Arya thinks, "I knew they were outlaws." Lem says, "They never came our way," but the husband insists that he sent them in their direction. (Jaime and Brienne had been right in not taking his advice.) They argue among themselves for a while, and then Tom offers to buy their horses. Arya realizes that they can take the horses if they want, so she offers to trade them for the "boat outside. But only if you can show us how to work it." The offer provokes general laughter until Gendry bursts in to say there are soldiers coming down the river road. Hot Pie jumps up in alarm and spills his ale.

But Sharna tells them not to worry. "Whatever harm's been done you, it's over and it's done and you're with king's men now.

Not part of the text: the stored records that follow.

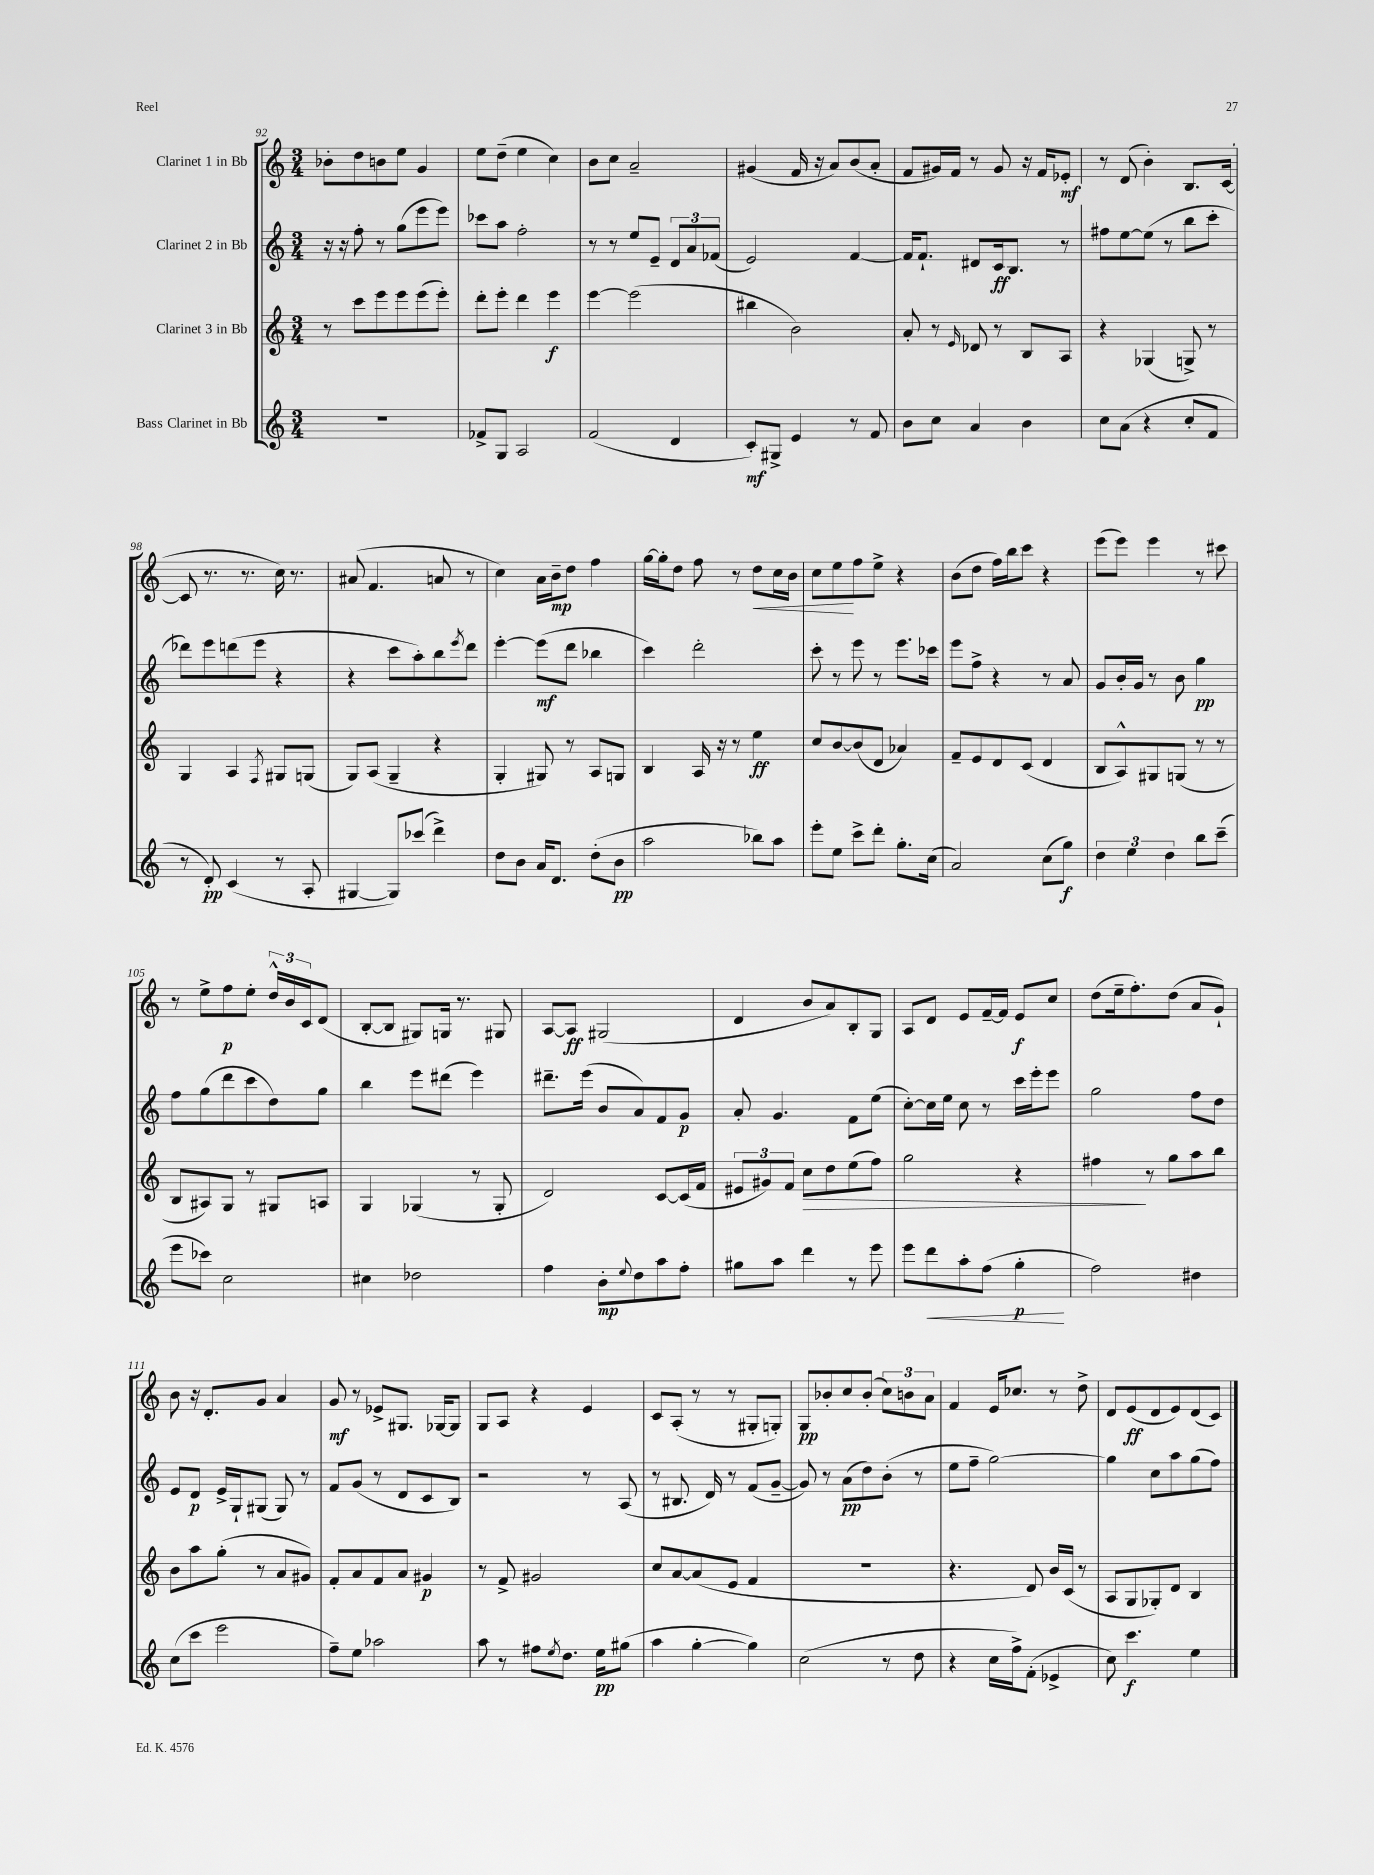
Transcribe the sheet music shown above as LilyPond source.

<<
\new StaffGroup <<
\new Staff = "s0" \with { instrumentName = "Clarinet 1 in Bb" } {
    \clef treble \key c \major \numericTimeSignature \time 3/4
    bes'8-. d''8 b'8 e''8 g'4 |
    e''8 d''8--( e''4 c''4) |
    b'8 c''8 a'2-- |
    gis'4( f'16 r16 a'8) b'8( a'8-. |
    f'8 gis'16) f'16 r8 gis'8 r16 f'16 ees'8-.\mf |
    r8 d'8( b'4-.) b8. c'16~( |
    c'8 r8. r8. c''16) r8. |
    ais'8( f'4. a'8 r8 |
    c''4) a'16 b'16--\mp d''8 f''4 |
    g''16~ g''16-. d''8 f''8 r8 d''8\< c''16 b'16 |
    c''8 e''8\! f''8 e''8-> r4 |
    b'8( d''8 f''16) b''16 c'''8 r4 |
    e'''8( e'''8) e'''4 r8 cis'''8 |
    r8 e''8-> f''8\p e''8-. \tuplet 3/2 { d''16-^ b'16 c'16 } d'8( |
    b8~-. b8 gis8) g16 r8. gis8 |
    a8~ a8\ff gis2( |
    d'4 b'8 a'8) b8-. g8 |
    a8 d'8 e'8 f'16~-- f'16 e'8\f c''8 |
    d''8( e''16-- f''8.-.) d''8( a'8 g'8-!) |
    b'8 r16 d'8.-. g'8 a'4 |
    g'8\mf r8 ees'8-> gis8. ges16~ ges8 |
    g8 a8 r4 e'4 |
    c'8 a8-.( r8 r8 gis8-. g8-.) |
    g8\pp bes'8-. c''8 bes'8-.( \tuplet 3/2 { c''8) b'8 a'8 } |
    f'4 e'16 ces''8. r8 d''8-> |
    d'8 e'8\ff( d'8 e'8) d'8( c'8) \bar "|." |
}
\new Staff = "s1" \with { instrumentName = "Clarinet 2 in Bb" } {
    \clef treble \key c \major \numericTimeSignature \time 3/4
    r16 r16 f''8-. r8 g''8( e'''8 e'''8) |
    ces'''8 a''8 f''2-. |
    r8 r8 e''8 e'8-- \tuplet 3/2 { d'8 a'8 fes'8( } |
    e'2) f'4~ |
    f'16 f'8.-! dis'8 c'16\ff b8. r8 |
    fis''8 e''8~ e''8( r8 b''8 c'''8-. |
    des'''8) e'''8 d'''8( e'''8 r4 |
    r4 c'''8 a''8-.) b''8 \acciaccatura { e'''8 } d'''8 |
    e'''4~-. e'''8\mf( d'''8 bes''4 |
    c'''4) d'''2-. |
    c'''8-. r8 e'''8 r8 e'''8. ces'''16 |
    e'''8 f''8-> r4 r8 a'8 |
    g'8 b'16-. g'16 r8 b'8 g''4\pp |
    f''8 g''8( d'''8 c'''8 d''8) g''8 |
    b''4 e'''8 dis'''8( e'''4) |
    dis'''8.-- e'''16( b'8 a'8) f'8 g'8\p |
    a'8-. g'4. f'8 e''8( |
    c''8~-.) c''16 e''16 c''8 r8 c'''16 e'''16-. e'''8 |
    g''2 f''8 d''8 |
    e'8 d'8\p e'16-> g16-! gis8( gis8) r8 |
    f'8 g'8( r8 d'8 c'8 b8) |
    r2 r8 a8( |
    r8 bis8. d'16) r8 f'8( g'8~-- |
    g'8) r8 a'8\pp( d''8) b'8-.( r8 |
    e''8 f''8-- g''2~) |
    g''4 c''8 a''8 g''8( f''8) \bar "|." |
}
\new Staff = "s2" \with { instrumentName = "Clarinet 3 in Bb" } {
    \clef treble \key c \major \numericTimeSignature \time 3/4
    r8 c'''8 e'''8 e'''8 e'''8( e'''8-.) |
    d'''8-. e'''8-. d'''4 e'''4\f |
    e'''4~ e'''2( |
    bis''4 b'2) |
    a'8-. r8 \grace { e'16 } des'8 r8 b8 a8 |
    r4 ges4( g8->) r8 |
    g4 a4 \acciaccatura { f8 } gis8 g8( |
    g8) a8( g4-- r4 |
    g4-. gis8) r8 a8 g8 |
    b4 a16 r16 r8 e''4\ff |
    c''8 b'8~ b'8( d'8 aes'4) |
    f'8-- e'8 d'8 c'8( d'4 |
    b8 a8-^) gis8 g8( r8 r8 |
    b8 ais8) g8 r8 gis8 a8 |
    g4 ges4( r8 ges8-. |
    d'2) c'8~ c'16( f'16 |
    \tuplet 3/2 { eis'8 gis'8) f'8 } c''8\> d''8 e''8( f''8) |
    g''2 r4 |
    fis''4\! r8 g''8 a''8 b''8 |
    b'8 a''8 g''8-.( r8 a'8 gis'8) |
    f'8-. a'8 f'8 a'8 gis'4\p |
    r8 f'8-> gis'2 |
    c''8 a'8~ a'8( e'8 f'4 |
    R2. |
    r4. d'8) b'16 c'16( r8 |
    a8 g8 ges8-.) d'8 b4 \bar "|." |
}
\new Staff = "s3" \with { instrumentName = "Bass Clarinet in Bb" } {
    \clef treble \key c \major \numericTimeSignature \time 3/4
    R2. |
    fes'8-> g8 a2 |
    f'2( d'4 |
    c'8-.\mf) gis8-> e'4 r8 f'8 |
    b'8 c''8 a'4 b'4 |
    c''8 a'8( r4 c''8-. f'8 |
    r8 d'8-.\pp) c'4( r8 a8-. |
    gis4~ gis8) ces'''8( d'''4->) |
    d''8 b'8 a'16 d'8. d''8-.( b'8\pp |
    a''2 bes''8) a''8 |
    e'''8-. e''8 c'''8-> d'''8-. g''8.-. c''16( |
    a'2) c''8( g''8\f) |
    \tuplet 3/2 { d''4 e''4 d''4 } b''8 c'''8--( |
    e'''8 ces'''8) c''2 |
    cis''4 des''2 |
    f''4 b'8-.\mp \appoggiatura { e''8 } d''8 a''8 f''8-. |
    gis''8 a''8 d'''4 r8 e'''8 |
    e'''8 d'''8\< a''8-. f''8( g''4-.\p\! |
    f''2) dis''4 |
    c''8( c'''8 e'''2 |
    f''8--) e''8 aes''2 |
    a''8 r8 fis''8 \acciaccatura { e''8 } d''8. e''16\pp gis''8( |
    a''4 g''4~-. g''4) |
    c''2( r8 d''8 |
    r4 c''16 f''16->) f'8-.( ees'4-> |
    c''8) c'''4.\f e''4 \bar "|." |
}
>>
>>
\layout { \context { \Score currentBarNumber = #92 } }
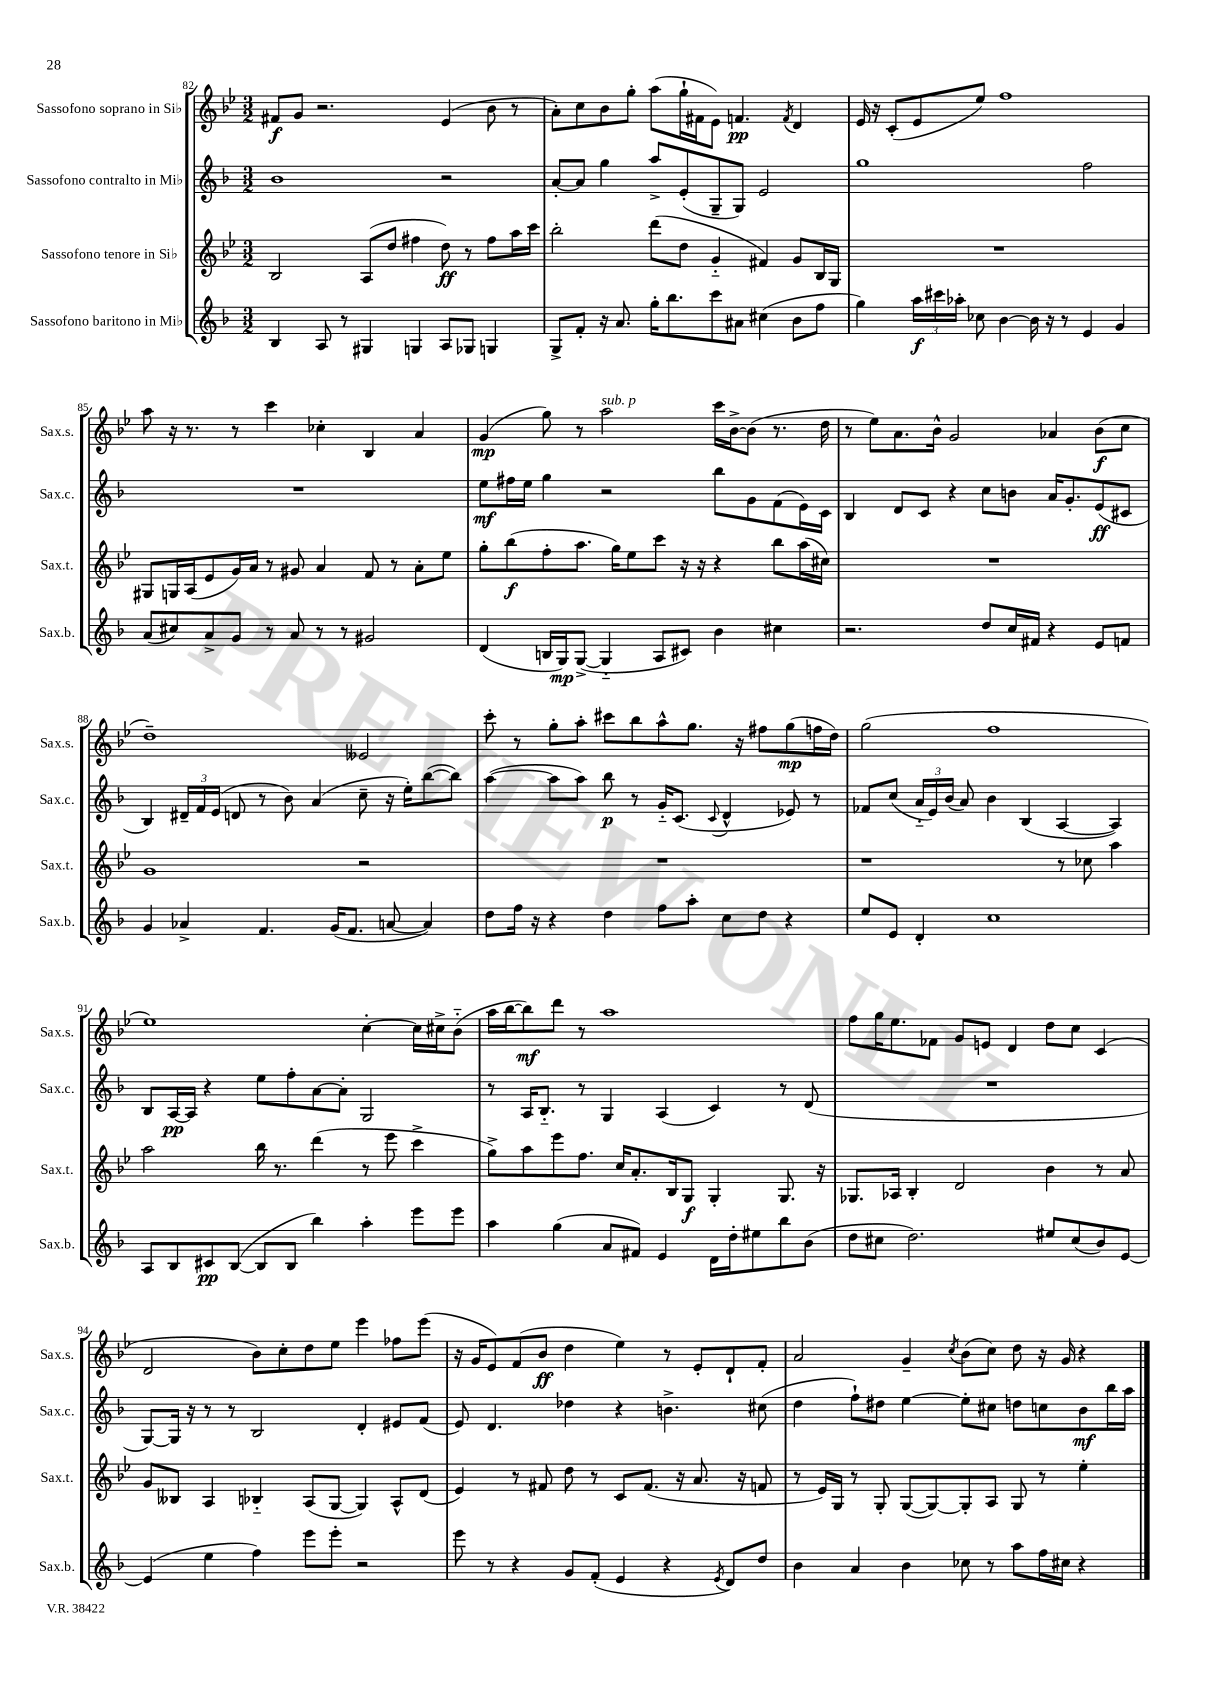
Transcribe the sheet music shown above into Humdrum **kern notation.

**kern	**kern	**kern	**kern
*staff4	*staff3	*staff2	*staff1
*clefG2	*clefG2	*clefG2	*clefG2
*k[b-]	*k[b-e-]	*k[b-]	*k[b-e-]
*M3/2	*M3/2	*M3/2	*M3/2
4B-	2B-	1b-	8f#
.	.	.	8g
8A	.	.	2.r
8r	.	.	.
4G#	(8A	.	.
.	8dd	.	.
4G	4ff#	.	.
8A	8dd)	2r	(4e-
8G-	8r	.	.
4G	8ff#	.	8b-
.	16aa	.	8r
.	16ccc	.	.
=	=	=	=
8G^	2bb-'	[8a'	8a')
8f'	.	8a]	8cc
16r	.	4gg	8b-
8.a	.	.	.
.	.	.	8gg'
16gg'	(8ddd	8aa^	(8aa
8.bb-	.	.	.
.	8dd	(8e'	16gg`
.	.	.	16f#
8ccc	4g'~	8G~	8e-)
8a#	.	8G)	4.f
(4cc#	4f#)	2e	.
.	.	.	8qf
8b-	8g	.	4d
8ff	16B-	.	.
.	16G	.	.
=	=	=	=
4gg)	1.r	1gg	16e-
.	.	.	16r
.	.	.	(8c'
24aa	.	.	8e-
24ccc#	.	.	.
24aa-'	.	.	.
8cc-	.	.	8ee-)
[4b-	.	.	1ff
16b-]	.	.	.
16r	.	.	.
8r	.	.	.
4e	.	2ff	.
4g	.	.	.
=	=	=	=
(8a	8G#	1.r	8aa
8cc#)	16G	.	16r
.	(16A	.	8.r
8a^	8e-	.	.
8g	16g)	.	8r
.	16a	.	.
8r	8r	.	4ccc
8a	8g#	.	.
8r	4a	.	4cc-'
8r	.	.	.
2g#	8f	.	4B-
.	8r	.	.
.	8a'	.	4a
.	8ee-	.	.
=	=	=	=
(4d	8gg'	8ee	(4g
.	(8bb-	16ff#	.
.	.	16ee	.
16B	8ff'	4gg	8gg)
16G)	.	.	.
([8G^	8.aa	.	8r
4G'~]	.	2r	2aa
.	16gg)	.	.
.	8ee-	.	.
8A	8ccc	.	.
8c#)	16r	.	.
.	16r	.	.
4b-	4r	8bb-	16ccc
.	.	.	[16b-^
.	.	8g	(8b-]
4cc#	8bb-	(8f	8.r
.	(16aa	16e)	.
.	16cc#)	16c	16dd
=	=	=	=
2.r	1.r	4B-	8r
.	.	.	8ee-)
.	.	8d	8.a
.	.	8c	.
.	.	.	16b-^^
.	.	4r	2g
8dd	.	8cc	.
16cc	.	8b	.
16f#	.	.	.
4r	.	16a	4a-
.	.	8.g'	.
8e	.	(8e	(8b-
8f	.	8c#	8cc
=	=	=	=
4g	1g	4B-)	1dd~)
4a-^	.	24d#~	.
.	.	24f	.
.	.	(24e	.
.	.	8d	.
4.f	.	8r	.
.	.	8b-)	.
.	.	(4a	.
(16g	.	.	.
8.f	.	.	.
.	2r	8cc~	2e--
[8a	.	16r	.
.	.	16ee')	.
4a])	.	([8bb-	.
.	.	8bb-])	.
=	=	=	=
8dd	1.r	([4aa	8ccc'
16ff	.	.	8r
16r	.	.	.
4r	.	8aa]	8gg'
.	.	8aa)	8aa'
4dd	.	8bb-	8ccc#
.	.	8r	8bb-
8ff	.	16g'~	8aa^^
.	.	(8.c	.
8aa'	.	.	8.gg
.	.	8qqc	.
8cc	.	4d^^	.
.	.	.	16r
8dd	.	.	8ff#
4r	.	8e-)	(8gg
.	.	8r	16ff
.	.	.	16dd)
=	=	=	=
8ee	1r	8f-	(2gg
8e	.	(8cc	.
4d'	.	24a'~	.
.	.	24e)	.
.	.	(24b-	.
.	.	8a)	.
1cc	.	4b-	1ff
.	.	(4B-	.
.	8r	[4A	.
.	8cc-	.	.
.	4aa	4A])	.
=	=	=	=
8A	2aa	8B-	1ee-)
8B-	.	[16A	.
.	.	16A]	.
8c#	.	4r	.
([8B-	.	.	.
8B-]	16bb-	8ee	.
.	8.r	.	.
8B-	.	8ff'	.
4bb-)	(4ddd	[8a	.
.	.	8a']	.
4aa'	8r	2G	[4cc'
.	8eee-	.	.
8eee	4ccc^	.	16cc]
.	.	.	16cc#^
8eee	.	.	(8b-'~
=	=	=	=
4aa	8gg^)	8r	16aa
.	.	.	[16bb-
.	8aa	16A	8bb-])
.	.	8.B-'~	.
(4gg	8eee-	.	8ddd
.	8.ff	8r	8r
8a	.	4G	1aa
.	16cc	.	.
8f#)	8.a'	.	.
4e	.	(4A	.
.	16B-	.	.
.	8G	.	.
16d	4G'	4c)	.
16dd'	.	.	.
8ee#	.	.	.
8bb-	8.G	8r	.
(8b-	.	(8d	.
.	16r	.	.
=	=	=	=
8dd	8.G-	1.r	8ff
8cc#	.	.	16gg
.	16A-	.	8.ee-
2.dd)	4B-'	.	.
.	.	.	8f-
.	2d	.	8g
.	.	.	8e
.	.	.	4d
8ee#	4b-	.	8dd
(8cc#	.	.	8cc
8b-)	8r	.	(4c
[8e	8a	.	.
=	=	=	=
(4e]	8g	[8G)	2d
.	8B--	16G]	.
.	.	16r	.
4ee	4A	8r	.
.	.	8r	.
4ff)	4B-'~	2B-	8b-)
.	.	.	8cc'
8eee	(8A	.	8dd
8eee'	[8G	.	8ee-
2r	4G])	4d'	4eee-
.	8A^^	8e#	8ff-
.	(8d	(8f	(8eee-
=	=	=	=
8eee	4e-)	8e)	16r
.	.	.	16g
8r	.	4.d	8e-)
4r	8r	.	(8f
.	8f#	.	8b-
8g	8dd	4dd-	4dd
(8f'	8r	.	.
4e	8c	4r	4ee-)
.	(8.f#	.	.
4r	.	4.b^	8r
.	16r	.	.
.	8.a	.	8e-'
8qe	.	.	.
8d)	.	.	8d`
.	16r	.	.
8dd	8f	(8cc#	8f'
=	=	=	=
4b-	8r	4dd	2a
.	16e-)	.	.
.	16G	.	.
4a	8r	8ff`)	.
.	8G'	8dd#	.
4b-	([8G	[4ee	4g~
.	8G_)	.	.
.	.	.	8qcc
8cc-	8G']	8ee']	(8b-
8r	8A	8cc#	8cc)
8aa	8G	8dd	8dd
16ff	8r	8cc	16r
16cc#	.	.	16g
4r	4ee-'	8b-	4r
.	.	16bb-	.
.	.	16aa	.
==	==	==	==
*-	*-	*-	*-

We'll keep you safe as best we can." Arya reaches for her sword, but Lem grabs her wrist. She grabs the tankard and swings it at his face, breaking his nose and blinding him with the ale, but not so much that he can't grab her when she starts to run. Tom pulls a dagger and stops Gendry from coming to her aid.

The door opens and a huge, bearded Tyrioshi enters, followed by two crossbowmen helping a wounded man, then others, including "a spearman in a lion-crested helm, an older man with a limp, a Braavosi sellsword...." And then Arya recognizes Harwin, "Hullen's son, who used to lead her pony around the yard, ride at quintain with Jon and Robb, and drink too much at feast days." She weeps at seeing him, and says, "Harwin, it's me!" He doesn't recognize her at first, and is confused by the sigil on her doublet: "who are you, some serving boy to Lord Leech?" She insists, "You have to know me! You used to lead my pony when I was little."
His eyes went wide, "Gods be good," he said in a choked voice. "Arya Underfoot? Lem, let go of her." 


"She broke my nose." Lem dumped her unceremoniously to the floor. "Who in seven hells is she supposed to be?" 


"The Hand's daughter." Harwin went to one knee before her. "Arya Stark, of Winterfell."